Here at UC Berkeley (as at most US universities, especially public institutions), there is a vaccination requirement that, amongst others, includes measles immunization or proof of immunity.  University Health Services manages the compliance of this mandate. We take our public health responsibility very seriously, and want to encourage anyone on campus that does not have immunity to measles to strongly consider vaccination.  The odds of an outbreak here are lower given the high rate of vaccination among students, but an outbreak could still happen here and we are prepared for that.

Given the experience of measles outbreaks at other universities (and depending on the situation), we would consider the step of limiting those without documented proof of vaccination from accessing campus facilities.  This does lower the chance of those individuals from contracting measles, of course, but the main intent is not paternalistic.

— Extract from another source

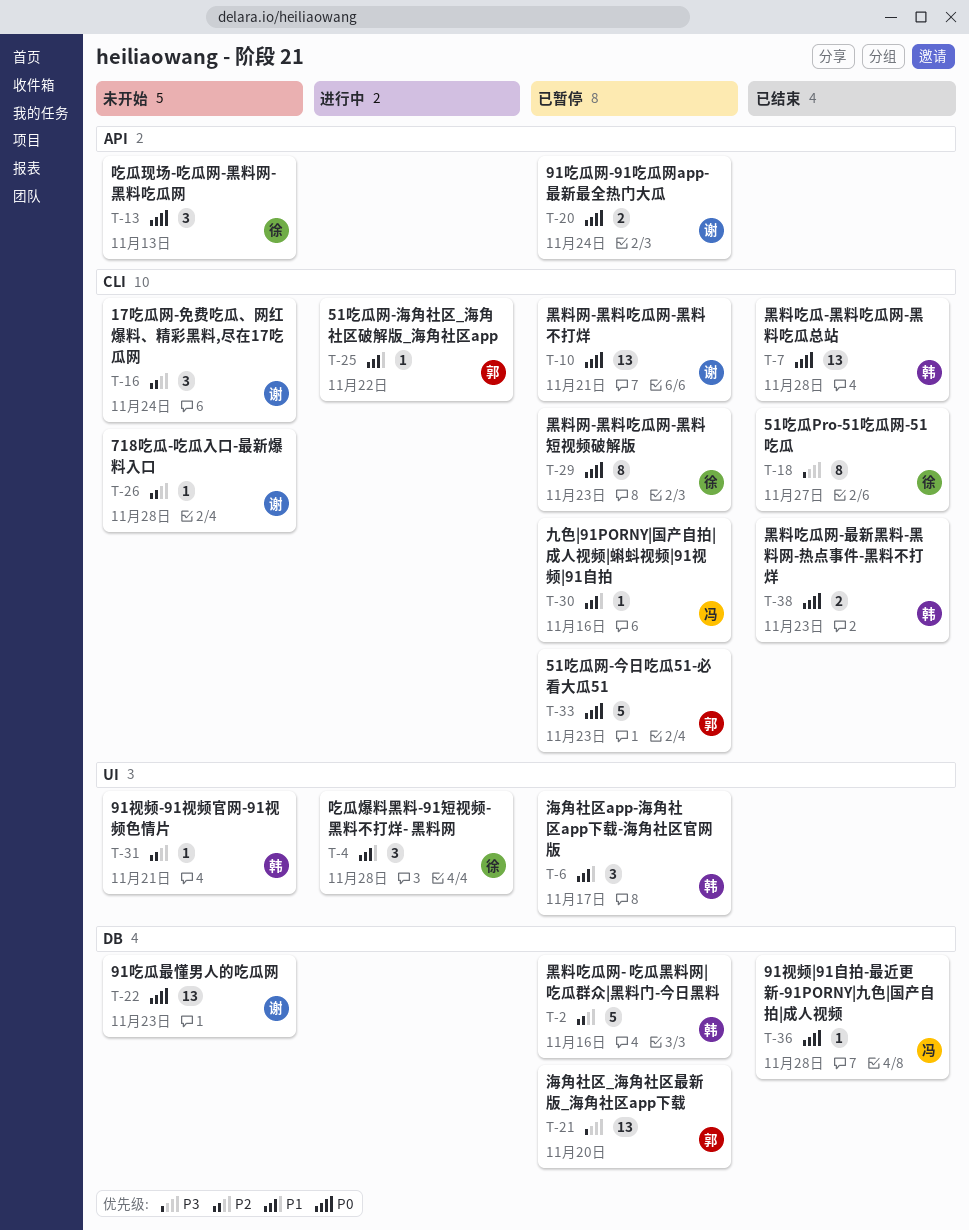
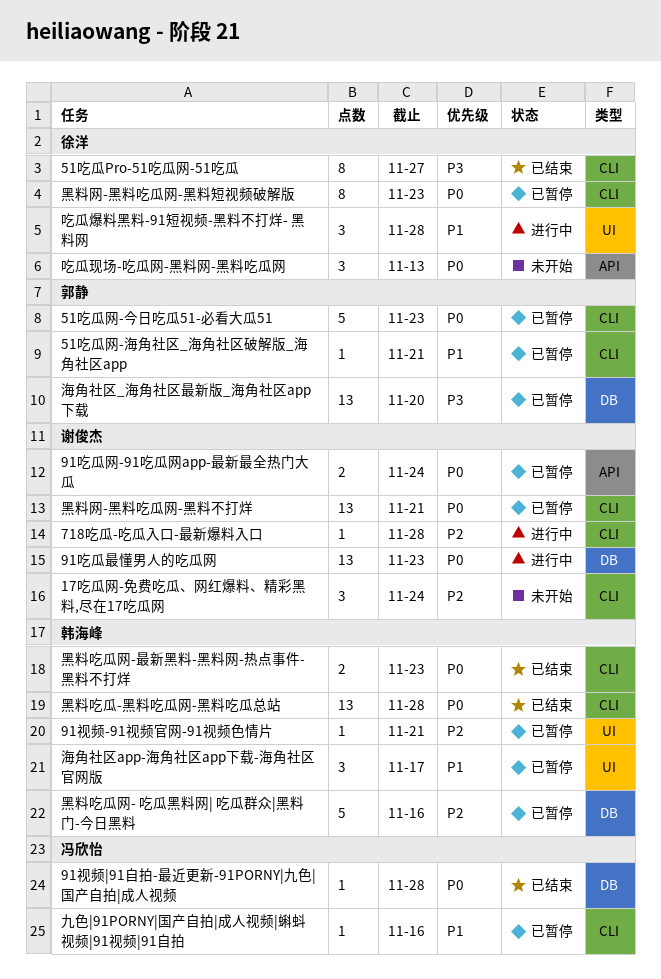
51吃瓜网-海角社区_海角社区破解版_海角社区app, status: 进行中 -> 已暂停
51吃瓜网-海角社区_海角社区破解版_海角社区app, due: Nov 22 -> Nov 21
718吃瓜-吃瓜入口-最新爆料入口, status: 未开始 -> 进行中
91吃瓜最懂男人的吃瓜网, status: 未开始 -> 进行中
91视频-91视频官网-91视频色情片, status: 未开始 -> 已暂停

The more important reason is that it lowers potential spread to those unprotected individuals who have compromised immune functioning or couldn’t otherwise be vaccinated. In other words, it helps your fellow Berkeley student, staff and faculty.

In closing, I truly want everyone to be the healthiest person they can be and that just isn’t a ‘one-size-fits-all’ thing.  We all have different perspectives and experiences that lead us to approach health and wellness and care in unique and interesting ways.  However, data supports strongly that overall, vaccination has led to dramatic reductions in medical illness and in prolonged quality of life.  And I am proud that UC Berkeley University Health Services has the experience and capacity to help manage outbreaks with medical, emotional and epidemiologic support.  My goal is that we have zero vaccine-preventable outbreaks in our campus community, and I want to continue these discussions and honest debates whenever and wherever I can.